Woodward Lopeman (the sheriff who was shot by the gunman, which ultimately cost him his job) becomes the new warden. A reformist, he abolishes hard labor, restricts cruel punishment, and teaches the prisoners self-respect. Recognizing his leadership qualities, Lopeman has Pitman supervise the construction of a dining hall. All the while, Pitman cajoles his fellow inmates into breaking out by promising each man a share of the hidden loot. On the day the governor visits, Pitman makes his move, and sparks a riot as cover for his escape. Three inmates are killed in the melee, and Pitman himself does away with two more partners.
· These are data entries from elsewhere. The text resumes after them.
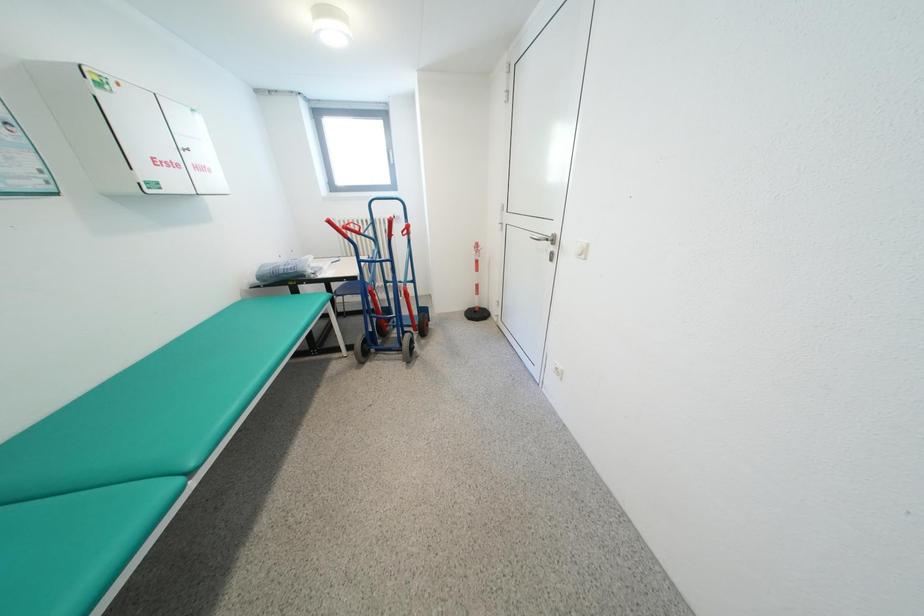
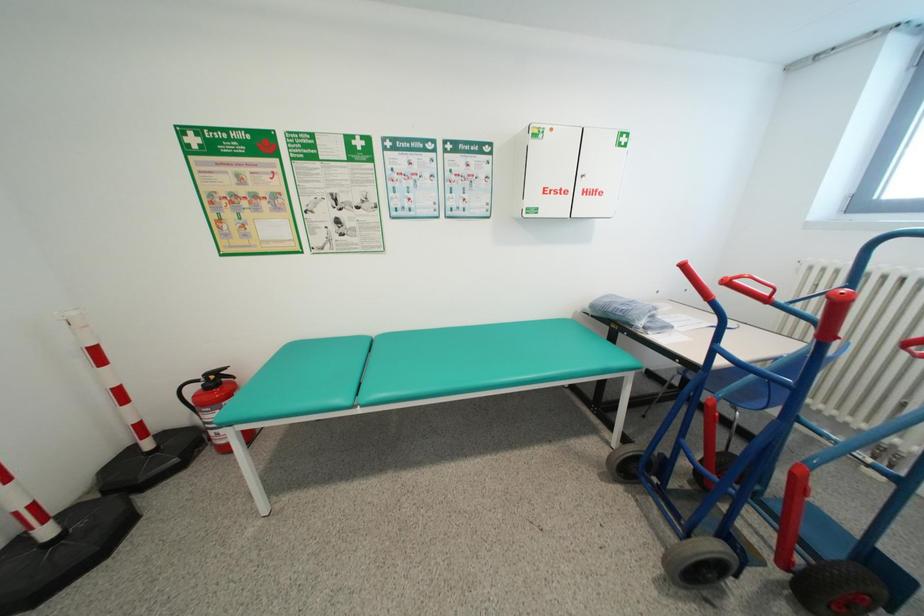
How did the camera likely rotate?

The camera's rotation is toward left-down.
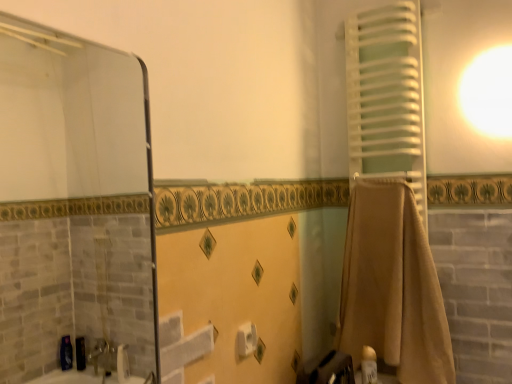
Question: From the image's perspective, relative to white matte towel at right, is transparent glass mirror at upper left above or below?

Choices:
 (A) below
 (B) above

Answer: (A)

Question: In terms of width, does transparent glass mirror at upper left look wider or thinner when compared to white matte towel at right?

Choices:
 (A) wide
 (B) thin

Answer: (B)

Question: Which object is positioned farthest from the beige cotton towel at right?

Choices:
 (A) white matte towel at right
 (B) white matte toilet paper at center
 (C) transparent glass mirror at upper left
 (D) white glossy lotion at lower right

Answer: (C)

Question: Considering the real-world distances, which object is farthest from the beige cotton towel at right?

Choices:
 (A) white glossy lotion at lower right
 (B) transparent glass mirror at upper left
 (C) white matte towel at right
 (D) white matte toilet paper at center

Answer: (B)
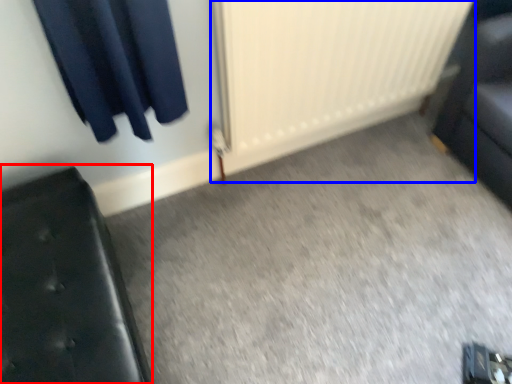
Question: Which point is further to the camera, furniture (highlighted by a red box) or radiator (highlighted by a blue box)?

Choices:
 (A) furniture
 (B) radiator

Answer: (B)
Pitman heads for the loot, with Lopeman in hot pursuit. As he retrieves the moneybags, Pitman is bitten by a rattlesnake. By the time Lopeman catches up, Pitman is already dead. Lopeman collects the money, as well as Pitman's body, and rides back to the prison. However, upon his arrival, he sends the mule with Pitman's body into the prison and then in a twist ending absconds to Mexico with the money.

==Cast==
- Kirk Douglas as Paris Pitman Jr.
- Henry Fonda as Sheriff Woodward W. Lopeman
- Hume Cronyn as Dudley Whinner
- Warren Oates as Floyd Moon
- Burgess Meredith as The Missouri Kid
- John Randolph as Cyrus McNutt
- Lee Grant as Mrs. Bullard
- Arthur O'Connell as Mr. Lomax
- Martin Gabel as Warden Francis E. LeGoff
- Michael Blodgett as Coy Cavendish
- C.K. Yang as Ah-Ping
- Alan Hale Jr. as Tobaccy
- Victor French as Whiskey
- Claudia McNeil as Madam
- Bert Freed as Skinner
- Jeanne Cooper as Prostitute
- Barbara Rhoades as Miss Jessie Brundidge, the Schoolteacher
- Gene Evans as Colonel Wolff
- Pamela Hensley as Edwina
- J. Edward McKinley as The Governor
- Ann Doran as Mrs. Lomax

==Production==
Location filming took place at Joshua Tree National Park, where an 1880s prison set spanning 4 acres was constructed over seven weeks at a cost of $300,000. Further shooting was done at Old Tucson Studios in Arizona and at Warner Bros.-Seven Arts studio in Burbank, California. During production, Mankiewicz suffered a slipped disc in his spine in an accident at his home and had to direct from a motorized wheelchair for a time.

==Reception==
Vincent Canby of The New York Times was generally positive: "Although There Was A Crooked Man... is rather low-keyed and takes its own sweet time to reveal itself, it is a movie of the sort of taste, intelligence and somewhat bitter humor I associate with Mr. Mankiewicz who, in real life, is one of America's most sophisticated, least folksy raconteurs, especially of stories about the old Hollywood." Variety wrote that the cast of stars, Newman and Benton's script and director/producer Mankiewicz "are the formidable elements that don't jell in this picaresque tale set in a bleak western desert prison. It is the type of action drama in which neither the actors nor director appear to believe the script or characters, opt for the broadness euphemistically termed 'entertainment,' and which makes its best boxoffice in multiples exploiting the cast and elements." Gene Siskel of the Chicago Tribune gave the film 3 stars out of 4 and wrote, "While the film meanders between satire and straight melodrama it is unified by the wit of Mankiewicz." Charles Champlin of the Los Angeles Times stated that the film "never develops enough straight-ahead power. It plays in the end like an interminable and very private shaggy dog story, whose embellishments are intermittently interesting but whose punch line can't carry the wait of buildup." Gary Arnold of The Washington Post called it "a middling and rather sluggish prison melodrama" with a script that "has some of the crotchety and incongruous humor of 'Bonnie and Clyde,' but this time around Newman and Benton seem seriously deficient in their sympathy for their major characters." Tom Milne of The Monthly Film Bulletin wrote, "Although There Was a Crooked Man ultimately confirms the old dictum that a Mankiewicz script is always better than his direction, the gap is not too severe in this case and there is a good deal of civilised enjoyment, both visual and verbal, to be had by the way."

The film holds a score of 82% on Rotten Tomatoes based on 11 reviews.